WHAT TO WORK ON: Translate this sentence from the election-count excerpt into Spanish: "The three other count centres are the Meadowbank Sports Arena in Magherafelt, Co Derry, the Omagh Leisure Complex in Co Tyrone and the Titanic Exhibition Centre in Belfast."

The chief contestants in North Down are Alex Easton of the DUP, who came within 1,200 votes of Lady Hermon in 2017, Stephen Farry of Alliance and Alan Chambers of the Ulster Unionist Party.

The three other count centres are the Meadowbank Sports Arena in Magherafelt, Co Derry, the Omagh Leisure Complex in Co Tyrone and the Titanic Exhibition Centre in Belfast.

After North Down and the Aurora centre the main attention might turn to the Meadowbank centre where eight constituencies are being counted – North Antrim, South Antrim, Mid Ulster, Upper Bann, Lagan Valley, Newry and Armagh, East Derry and hotly contested Foyle where outgoing Sinn Féin MP Elisha McCallion is under pressure from SDLP leader Colum Eastwood.

GIVEN RECORDS:
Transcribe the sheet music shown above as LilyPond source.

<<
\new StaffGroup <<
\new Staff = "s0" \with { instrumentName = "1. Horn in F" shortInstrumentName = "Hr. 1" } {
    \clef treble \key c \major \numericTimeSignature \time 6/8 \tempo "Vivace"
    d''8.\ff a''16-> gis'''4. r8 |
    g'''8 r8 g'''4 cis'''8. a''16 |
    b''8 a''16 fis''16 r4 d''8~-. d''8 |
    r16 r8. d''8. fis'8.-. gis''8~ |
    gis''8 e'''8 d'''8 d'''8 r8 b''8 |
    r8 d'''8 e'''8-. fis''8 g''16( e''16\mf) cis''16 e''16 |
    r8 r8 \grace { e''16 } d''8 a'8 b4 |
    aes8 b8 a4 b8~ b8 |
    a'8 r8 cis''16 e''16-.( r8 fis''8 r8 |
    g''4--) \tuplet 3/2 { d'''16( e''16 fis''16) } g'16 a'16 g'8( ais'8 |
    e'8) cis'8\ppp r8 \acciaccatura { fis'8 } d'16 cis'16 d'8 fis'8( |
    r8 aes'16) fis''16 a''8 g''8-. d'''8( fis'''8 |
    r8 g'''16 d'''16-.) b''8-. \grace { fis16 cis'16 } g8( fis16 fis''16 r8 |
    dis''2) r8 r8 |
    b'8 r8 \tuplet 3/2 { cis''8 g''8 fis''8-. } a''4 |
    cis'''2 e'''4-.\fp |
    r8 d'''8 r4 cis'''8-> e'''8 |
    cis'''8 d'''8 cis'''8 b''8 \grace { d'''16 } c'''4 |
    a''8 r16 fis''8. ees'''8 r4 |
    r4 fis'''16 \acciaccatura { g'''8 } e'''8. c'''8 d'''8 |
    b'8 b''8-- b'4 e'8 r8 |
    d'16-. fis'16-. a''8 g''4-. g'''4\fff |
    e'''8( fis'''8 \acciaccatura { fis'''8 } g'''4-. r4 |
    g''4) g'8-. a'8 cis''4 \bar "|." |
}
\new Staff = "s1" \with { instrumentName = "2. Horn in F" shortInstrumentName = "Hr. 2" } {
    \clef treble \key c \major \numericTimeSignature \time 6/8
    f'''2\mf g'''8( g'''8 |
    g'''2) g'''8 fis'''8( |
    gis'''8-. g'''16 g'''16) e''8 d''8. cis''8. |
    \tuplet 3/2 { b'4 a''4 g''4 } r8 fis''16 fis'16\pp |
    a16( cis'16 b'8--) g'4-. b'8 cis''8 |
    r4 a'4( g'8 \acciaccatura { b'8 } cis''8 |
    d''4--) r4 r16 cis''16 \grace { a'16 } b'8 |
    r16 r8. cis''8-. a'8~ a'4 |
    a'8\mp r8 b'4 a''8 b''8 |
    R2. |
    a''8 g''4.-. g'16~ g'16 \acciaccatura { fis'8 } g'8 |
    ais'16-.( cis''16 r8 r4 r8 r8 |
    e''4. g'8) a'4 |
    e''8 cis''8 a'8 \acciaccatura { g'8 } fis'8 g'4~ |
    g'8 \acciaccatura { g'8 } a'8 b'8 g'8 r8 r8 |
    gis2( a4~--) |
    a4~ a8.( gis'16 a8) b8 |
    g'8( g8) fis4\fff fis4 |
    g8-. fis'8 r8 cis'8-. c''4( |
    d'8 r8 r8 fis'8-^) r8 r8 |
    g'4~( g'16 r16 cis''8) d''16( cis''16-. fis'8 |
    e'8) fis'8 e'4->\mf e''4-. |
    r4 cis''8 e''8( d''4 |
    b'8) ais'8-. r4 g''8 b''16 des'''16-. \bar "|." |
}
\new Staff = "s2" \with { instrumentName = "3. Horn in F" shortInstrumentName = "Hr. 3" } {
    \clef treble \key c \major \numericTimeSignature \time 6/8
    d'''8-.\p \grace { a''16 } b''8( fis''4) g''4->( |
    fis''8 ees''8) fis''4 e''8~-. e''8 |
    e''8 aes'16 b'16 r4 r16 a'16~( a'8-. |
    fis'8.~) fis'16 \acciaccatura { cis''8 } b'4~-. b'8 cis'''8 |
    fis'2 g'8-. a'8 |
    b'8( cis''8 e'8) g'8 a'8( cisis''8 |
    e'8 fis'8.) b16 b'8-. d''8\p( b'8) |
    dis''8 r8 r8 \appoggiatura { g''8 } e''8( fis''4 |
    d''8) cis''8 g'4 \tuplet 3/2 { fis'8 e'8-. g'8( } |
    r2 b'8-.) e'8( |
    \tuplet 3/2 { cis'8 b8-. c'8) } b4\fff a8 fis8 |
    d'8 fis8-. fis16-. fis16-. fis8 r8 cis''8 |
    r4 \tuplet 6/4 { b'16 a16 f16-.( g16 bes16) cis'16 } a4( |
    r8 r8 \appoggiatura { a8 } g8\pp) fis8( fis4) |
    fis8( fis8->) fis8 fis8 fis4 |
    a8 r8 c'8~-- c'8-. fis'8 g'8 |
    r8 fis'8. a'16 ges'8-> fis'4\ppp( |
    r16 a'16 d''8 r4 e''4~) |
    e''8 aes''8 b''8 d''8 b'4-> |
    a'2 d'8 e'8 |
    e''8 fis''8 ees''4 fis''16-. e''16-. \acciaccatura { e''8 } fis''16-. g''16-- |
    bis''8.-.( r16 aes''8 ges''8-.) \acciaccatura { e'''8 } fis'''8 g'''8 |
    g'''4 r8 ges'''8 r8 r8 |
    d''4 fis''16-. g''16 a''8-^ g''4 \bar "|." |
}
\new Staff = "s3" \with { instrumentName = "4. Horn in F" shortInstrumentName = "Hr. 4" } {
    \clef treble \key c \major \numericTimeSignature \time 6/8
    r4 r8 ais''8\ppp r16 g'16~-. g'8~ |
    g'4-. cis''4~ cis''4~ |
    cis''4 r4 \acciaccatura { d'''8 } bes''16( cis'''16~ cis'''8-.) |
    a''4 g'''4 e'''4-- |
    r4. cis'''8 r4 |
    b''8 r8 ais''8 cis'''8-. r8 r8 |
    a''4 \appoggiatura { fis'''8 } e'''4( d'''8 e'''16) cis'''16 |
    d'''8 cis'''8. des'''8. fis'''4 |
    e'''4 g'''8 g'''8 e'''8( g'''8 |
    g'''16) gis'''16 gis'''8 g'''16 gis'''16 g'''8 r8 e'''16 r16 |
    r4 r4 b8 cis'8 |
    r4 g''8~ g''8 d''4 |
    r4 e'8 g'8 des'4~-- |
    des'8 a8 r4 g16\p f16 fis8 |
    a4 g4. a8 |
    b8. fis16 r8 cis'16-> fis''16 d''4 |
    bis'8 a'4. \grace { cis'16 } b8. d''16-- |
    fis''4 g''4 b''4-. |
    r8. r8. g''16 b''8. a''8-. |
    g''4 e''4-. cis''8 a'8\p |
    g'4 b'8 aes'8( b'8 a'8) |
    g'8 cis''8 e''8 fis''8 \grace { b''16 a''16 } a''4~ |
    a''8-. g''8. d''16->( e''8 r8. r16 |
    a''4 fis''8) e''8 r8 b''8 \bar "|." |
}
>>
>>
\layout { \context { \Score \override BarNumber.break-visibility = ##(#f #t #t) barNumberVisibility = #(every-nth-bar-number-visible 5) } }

ANSWER IN FULL: Los otros tres centros de recuento son el Meadowbank Sports Arena en Magherafelt, condado de Derry, el Omagh Leisure Complex en el condado de Tyrone y el Titanic Exhibition Centre en Belfast.